— Task directions —
When you reach the line containing "327 448 7883" in the records below, start copying exactly, and stop once you have copied the line containing "331 694 100".
%%
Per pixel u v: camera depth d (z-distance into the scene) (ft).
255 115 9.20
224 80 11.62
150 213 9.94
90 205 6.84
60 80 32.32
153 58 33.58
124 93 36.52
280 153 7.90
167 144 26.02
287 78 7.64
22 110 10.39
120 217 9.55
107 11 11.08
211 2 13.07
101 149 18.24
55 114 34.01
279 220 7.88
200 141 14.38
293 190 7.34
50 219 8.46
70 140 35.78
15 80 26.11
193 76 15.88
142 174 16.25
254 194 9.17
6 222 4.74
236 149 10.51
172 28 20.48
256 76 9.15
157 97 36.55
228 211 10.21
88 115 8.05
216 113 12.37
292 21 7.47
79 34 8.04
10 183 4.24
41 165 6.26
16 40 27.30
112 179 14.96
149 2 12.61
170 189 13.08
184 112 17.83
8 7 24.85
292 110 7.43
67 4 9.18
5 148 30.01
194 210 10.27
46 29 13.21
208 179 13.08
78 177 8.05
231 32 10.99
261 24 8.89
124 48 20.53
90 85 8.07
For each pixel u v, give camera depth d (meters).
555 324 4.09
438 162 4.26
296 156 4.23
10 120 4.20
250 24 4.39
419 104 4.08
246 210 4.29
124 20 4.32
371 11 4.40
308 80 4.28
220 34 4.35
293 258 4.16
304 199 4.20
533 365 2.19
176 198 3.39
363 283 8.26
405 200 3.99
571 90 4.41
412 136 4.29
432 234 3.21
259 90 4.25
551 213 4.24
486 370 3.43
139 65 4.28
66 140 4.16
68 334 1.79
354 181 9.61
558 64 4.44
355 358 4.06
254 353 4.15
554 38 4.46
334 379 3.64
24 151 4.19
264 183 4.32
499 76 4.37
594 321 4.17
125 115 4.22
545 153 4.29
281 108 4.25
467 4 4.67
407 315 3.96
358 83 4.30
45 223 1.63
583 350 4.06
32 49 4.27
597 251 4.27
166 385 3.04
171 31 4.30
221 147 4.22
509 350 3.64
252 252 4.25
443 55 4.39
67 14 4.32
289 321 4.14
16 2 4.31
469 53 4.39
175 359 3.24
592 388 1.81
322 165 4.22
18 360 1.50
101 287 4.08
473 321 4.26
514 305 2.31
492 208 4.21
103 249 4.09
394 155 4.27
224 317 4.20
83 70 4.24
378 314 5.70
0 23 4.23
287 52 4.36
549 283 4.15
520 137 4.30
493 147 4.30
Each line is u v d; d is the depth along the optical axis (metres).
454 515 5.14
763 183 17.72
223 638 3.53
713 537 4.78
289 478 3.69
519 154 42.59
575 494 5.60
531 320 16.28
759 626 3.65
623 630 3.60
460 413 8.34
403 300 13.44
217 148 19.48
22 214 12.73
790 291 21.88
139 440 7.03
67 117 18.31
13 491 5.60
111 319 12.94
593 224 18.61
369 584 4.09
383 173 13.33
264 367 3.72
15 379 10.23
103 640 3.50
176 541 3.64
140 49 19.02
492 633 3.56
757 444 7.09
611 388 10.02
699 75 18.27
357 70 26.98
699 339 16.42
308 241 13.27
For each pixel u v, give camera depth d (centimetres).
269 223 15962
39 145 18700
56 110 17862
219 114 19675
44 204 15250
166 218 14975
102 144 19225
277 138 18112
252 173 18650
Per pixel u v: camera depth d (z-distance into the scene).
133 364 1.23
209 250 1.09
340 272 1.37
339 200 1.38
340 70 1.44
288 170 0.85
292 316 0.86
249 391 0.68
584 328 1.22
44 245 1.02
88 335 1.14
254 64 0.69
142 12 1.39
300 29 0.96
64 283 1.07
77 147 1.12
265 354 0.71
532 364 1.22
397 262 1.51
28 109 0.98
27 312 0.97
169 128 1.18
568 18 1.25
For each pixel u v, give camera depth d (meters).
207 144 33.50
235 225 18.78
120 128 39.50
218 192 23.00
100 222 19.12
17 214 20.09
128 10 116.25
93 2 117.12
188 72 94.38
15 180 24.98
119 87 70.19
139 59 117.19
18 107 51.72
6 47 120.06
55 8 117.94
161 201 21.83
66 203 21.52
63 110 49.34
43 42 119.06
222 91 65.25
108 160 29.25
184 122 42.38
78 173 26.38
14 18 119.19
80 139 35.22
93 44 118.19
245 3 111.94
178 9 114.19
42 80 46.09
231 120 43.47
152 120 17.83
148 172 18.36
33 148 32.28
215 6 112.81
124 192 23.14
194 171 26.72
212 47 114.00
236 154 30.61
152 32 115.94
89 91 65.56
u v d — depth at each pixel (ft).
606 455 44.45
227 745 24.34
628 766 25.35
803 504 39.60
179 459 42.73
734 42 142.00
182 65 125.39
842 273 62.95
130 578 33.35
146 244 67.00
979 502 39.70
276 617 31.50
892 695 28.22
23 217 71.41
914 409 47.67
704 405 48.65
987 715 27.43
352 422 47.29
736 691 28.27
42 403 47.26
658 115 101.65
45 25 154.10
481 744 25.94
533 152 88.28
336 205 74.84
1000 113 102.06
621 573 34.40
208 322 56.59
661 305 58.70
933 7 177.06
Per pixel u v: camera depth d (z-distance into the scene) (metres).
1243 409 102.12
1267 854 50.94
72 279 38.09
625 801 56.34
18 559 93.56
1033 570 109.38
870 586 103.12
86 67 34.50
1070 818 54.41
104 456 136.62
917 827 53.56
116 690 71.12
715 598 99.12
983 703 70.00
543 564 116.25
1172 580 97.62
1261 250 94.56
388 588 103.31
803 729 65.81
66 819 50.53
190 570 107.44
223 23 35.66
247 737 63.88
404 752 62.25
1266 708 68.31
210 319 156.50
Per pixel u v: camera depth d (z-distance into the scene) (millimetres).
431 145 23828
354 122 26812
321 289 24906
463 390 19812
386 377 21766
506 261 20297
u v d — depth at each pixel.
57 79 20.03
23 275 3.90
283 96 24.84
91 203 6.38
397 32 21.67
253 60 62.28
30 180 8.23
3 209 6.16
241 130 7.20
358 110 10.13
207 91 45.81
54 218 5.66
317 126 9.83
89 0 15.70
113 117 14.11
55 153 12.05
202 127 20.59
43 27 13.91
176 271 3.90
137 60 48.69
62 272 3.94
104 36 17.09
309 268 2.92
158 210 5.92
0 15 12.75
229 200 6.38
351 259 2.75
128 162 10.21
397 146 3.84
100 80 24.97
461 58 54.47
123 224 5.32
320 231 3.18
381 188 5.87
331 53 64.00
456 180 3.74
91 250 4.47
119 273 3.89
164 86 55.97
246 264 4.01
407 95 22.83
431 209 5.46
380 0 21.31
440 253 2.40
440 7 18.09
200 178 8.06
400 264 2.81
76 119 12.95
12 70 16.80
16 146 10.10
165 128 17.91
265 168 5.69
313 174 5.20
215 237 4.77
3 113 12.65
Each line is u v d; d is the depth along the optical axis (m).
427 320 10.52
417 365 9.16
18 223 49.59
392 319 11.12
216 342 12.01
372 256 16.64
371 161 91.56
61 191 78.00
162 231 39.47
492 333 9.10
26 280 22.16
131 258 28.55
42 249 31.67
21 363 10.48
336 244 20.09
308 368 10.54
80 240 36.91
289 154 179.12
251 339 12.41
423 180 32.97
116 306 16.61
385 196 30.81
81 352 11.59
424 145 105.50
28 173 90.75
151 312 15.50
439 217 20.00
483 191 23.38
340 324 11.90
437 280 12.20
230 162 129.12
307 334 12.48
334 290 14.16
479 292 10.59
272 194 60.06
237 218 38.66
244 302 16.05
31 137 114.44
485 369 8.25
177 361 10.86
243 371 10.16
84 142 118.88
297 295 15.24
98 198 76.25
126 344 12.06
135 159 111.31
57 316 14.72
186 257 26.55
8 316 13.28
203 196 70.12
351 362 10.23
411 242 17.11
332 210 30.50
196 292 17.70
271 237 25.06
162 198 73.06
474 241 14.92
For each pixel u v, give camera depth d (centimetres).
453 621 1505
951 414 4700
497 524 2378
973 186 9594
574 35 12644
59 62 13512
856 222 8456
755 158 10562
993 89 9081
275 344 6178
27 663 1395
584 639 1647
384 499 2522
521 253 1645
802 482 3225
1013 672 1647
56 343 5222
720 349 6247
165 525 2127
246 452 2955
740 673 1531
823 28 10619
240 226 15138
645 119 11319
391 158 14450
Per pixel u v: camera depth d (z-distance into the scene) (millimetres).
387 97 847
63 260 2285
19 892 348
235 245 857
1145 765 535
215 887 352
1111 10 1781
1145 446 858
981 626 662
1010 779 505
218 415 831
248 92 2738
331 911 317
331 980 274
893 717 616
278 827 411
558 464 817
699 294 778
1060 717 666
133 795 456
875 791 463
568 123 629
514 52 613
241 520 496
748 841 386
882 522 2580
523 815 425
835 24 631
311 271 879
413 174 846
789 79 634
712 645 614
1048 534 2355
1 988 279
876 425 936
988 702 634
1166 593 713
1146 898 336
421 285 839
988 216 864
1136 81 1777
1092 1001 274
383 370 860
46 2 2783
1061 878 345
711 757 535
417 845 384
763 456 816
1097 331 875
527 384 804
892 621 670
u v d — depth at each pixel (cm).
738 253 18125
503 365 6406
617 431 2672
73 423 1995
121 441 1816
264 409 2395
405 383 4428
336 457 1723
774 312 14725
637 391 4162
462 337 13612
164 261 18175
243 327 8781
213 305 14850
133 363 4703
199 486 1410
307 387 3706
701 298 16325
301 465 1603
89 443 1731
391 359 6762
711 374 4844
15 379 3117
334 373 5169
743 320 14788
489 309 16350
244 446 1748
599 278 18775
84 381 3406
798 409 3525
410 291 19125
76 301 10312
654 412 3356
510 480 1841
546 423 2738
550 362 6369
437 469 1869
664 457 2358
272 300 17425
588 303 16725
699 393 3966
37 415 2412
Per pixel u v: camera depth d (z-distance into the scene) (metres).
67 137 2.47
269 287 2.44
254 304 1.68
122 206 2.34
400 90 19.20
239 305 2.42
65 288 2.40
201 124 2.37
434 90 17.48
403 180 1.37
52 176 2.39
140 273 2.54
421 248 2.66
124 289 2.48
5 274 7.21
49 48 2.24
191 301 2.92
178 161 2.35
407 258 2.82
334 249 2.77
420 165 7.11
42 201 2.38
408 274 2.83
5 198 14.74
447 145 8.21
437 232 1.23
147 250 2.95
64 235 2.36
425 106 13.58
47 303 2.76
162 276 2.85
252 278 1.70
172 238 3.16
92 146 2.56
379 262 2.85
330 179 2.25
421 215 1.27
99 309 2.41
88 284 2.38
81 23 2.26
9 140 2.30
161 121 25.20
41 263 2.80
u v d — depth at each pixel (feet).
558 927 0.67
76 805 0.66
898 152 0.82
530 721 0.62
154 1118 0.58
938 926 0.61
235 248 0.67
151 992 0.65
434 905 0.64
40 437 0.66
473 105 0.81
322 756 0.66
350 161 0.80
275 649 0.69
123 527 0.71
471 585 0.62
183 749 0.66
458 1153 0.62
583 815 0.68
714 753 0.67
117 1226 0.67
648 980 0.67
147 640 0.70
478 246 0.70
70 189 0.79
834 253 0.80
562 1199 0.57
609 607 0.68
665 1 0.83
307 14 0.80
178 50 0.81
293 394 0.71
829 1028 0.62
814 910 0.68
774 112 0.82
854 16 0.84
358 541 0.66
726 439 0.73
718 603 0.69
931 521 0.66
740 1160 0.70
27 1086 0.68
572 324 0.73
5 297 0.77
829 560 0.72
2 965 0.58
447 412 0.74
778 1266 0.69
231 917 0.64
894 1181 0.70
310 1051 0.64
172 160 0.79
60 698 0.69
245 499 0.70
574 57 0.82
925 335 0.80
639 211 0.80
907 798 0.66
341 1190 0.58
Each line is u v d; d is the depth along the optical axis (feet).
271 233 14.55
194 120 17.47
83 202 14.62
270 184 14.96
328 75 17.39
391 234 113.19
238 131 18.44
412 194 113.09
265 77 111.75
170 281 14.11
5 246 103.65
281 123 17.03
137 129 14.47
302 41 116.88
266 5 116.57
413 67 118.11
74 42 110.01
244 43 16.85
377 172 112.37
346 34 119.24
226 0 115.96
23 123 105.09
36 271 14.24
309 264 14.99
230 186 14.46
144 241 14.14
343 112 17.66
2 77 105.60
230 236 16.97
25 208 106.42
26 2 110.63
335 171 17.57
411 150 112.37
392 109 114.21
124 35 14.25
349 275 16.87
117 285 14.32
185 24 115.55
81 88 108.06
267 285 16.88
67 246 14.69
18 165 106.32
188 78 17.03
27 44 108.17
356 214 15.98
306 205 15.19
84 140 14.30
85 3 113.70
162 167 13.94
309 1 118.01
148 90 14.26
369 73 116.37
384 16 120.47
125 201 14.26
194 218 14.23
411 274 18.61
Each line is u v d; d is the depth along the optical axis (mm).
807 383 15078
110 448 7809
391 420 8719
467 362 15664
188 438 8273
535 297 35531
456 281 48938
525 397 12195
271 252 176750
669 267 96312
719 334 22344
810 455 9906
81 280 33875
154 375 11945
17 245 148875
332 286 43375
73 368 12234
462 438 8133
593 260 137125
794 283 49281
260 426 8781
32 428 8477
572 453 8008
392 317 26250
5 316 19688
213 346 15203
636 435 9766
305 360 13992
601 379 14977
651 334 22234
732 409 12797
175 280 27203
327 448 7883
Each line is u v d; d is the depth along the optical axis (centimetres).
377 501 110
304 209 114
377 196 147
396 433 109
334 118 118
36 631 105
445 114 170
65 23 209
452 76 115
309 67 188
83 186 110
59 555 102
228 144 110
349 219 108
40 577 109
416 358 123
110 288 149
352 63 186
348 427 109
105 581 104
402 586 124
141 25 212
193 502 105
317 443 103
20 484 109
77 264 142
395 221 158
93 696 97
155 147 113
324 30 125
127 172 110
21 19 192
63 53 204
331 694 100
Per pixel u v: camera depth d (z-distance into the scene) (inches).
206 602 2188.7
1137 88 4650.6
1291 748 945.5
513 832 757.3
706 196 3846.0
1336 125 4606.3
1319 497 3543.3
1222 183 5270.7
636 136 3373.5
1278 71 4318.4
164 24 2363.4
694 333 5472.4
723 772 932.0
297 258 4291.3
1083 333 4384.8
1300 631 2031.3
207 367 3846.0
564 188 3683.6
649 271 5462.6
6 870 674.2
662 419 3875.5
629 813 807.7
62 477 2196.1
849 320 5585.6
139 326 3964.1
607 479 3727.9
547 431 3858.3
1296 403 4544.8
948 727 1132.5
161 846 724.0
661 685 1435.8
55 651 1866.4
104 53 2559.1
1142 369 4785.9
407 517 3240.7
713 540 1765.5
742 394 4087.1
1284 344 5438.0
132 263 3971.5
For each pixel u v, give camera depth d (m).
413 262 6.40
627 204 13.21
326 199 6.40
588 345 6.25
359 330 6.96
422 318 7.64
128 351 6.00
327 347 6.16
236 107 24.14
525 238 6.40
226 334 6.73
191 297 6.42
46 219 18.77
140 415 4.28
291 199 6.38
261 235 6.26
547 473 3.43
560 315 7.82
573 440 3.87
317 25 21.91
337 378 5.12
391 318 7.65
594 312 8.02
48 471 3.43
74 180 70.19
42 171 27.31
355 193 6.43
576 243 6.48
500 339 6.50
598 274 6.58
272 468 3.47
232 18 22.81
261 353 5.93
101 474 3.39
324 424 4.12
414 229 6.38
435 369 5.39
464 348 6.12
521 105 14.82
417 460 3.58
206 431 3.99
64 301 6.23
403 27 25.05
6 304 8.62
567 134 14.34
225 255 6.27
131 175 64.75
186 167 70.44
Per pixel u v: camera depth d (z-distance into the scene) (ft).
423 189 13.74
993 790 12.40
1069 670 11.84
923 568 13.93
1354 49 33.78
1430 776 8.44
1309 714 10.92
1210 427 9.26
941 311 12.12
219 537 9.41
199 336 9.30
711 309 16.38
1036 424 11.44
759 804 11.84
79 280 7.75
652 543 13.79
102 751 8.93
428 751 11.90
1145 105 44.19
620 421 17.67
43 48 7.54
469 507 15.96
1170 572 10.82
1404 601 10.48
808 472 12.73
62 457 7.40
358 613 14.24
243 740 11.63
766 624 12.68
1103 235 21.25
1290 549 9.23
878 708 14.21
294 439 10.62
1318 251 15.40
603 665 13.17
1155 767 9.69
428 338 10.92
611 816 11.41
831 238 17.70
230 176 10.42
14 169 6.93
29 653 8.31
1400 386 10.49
%%
— Output below —
327 448 7883
Each line is u v d; d is the depth along the optical axis (centimetres).
377 501 110
304 209 114
377 196 147
396 433 109
334 118 118
36 631 105
445 114 170
65 23 209
452 76 115
309 67 188
83 186 110
59 555 102
228 144 110
349 219 108
40 577 109
416 358 123
110 288 149
352 63 186
348 427 109
105 581 104
402 586 124
141 25 212
193 502 105
317 443 103
20 484 109
77 264 142
395 221 158
93 696 97
155 147 113
324 30 125
127 172 110
21 19 192
63 53 204
331 694 100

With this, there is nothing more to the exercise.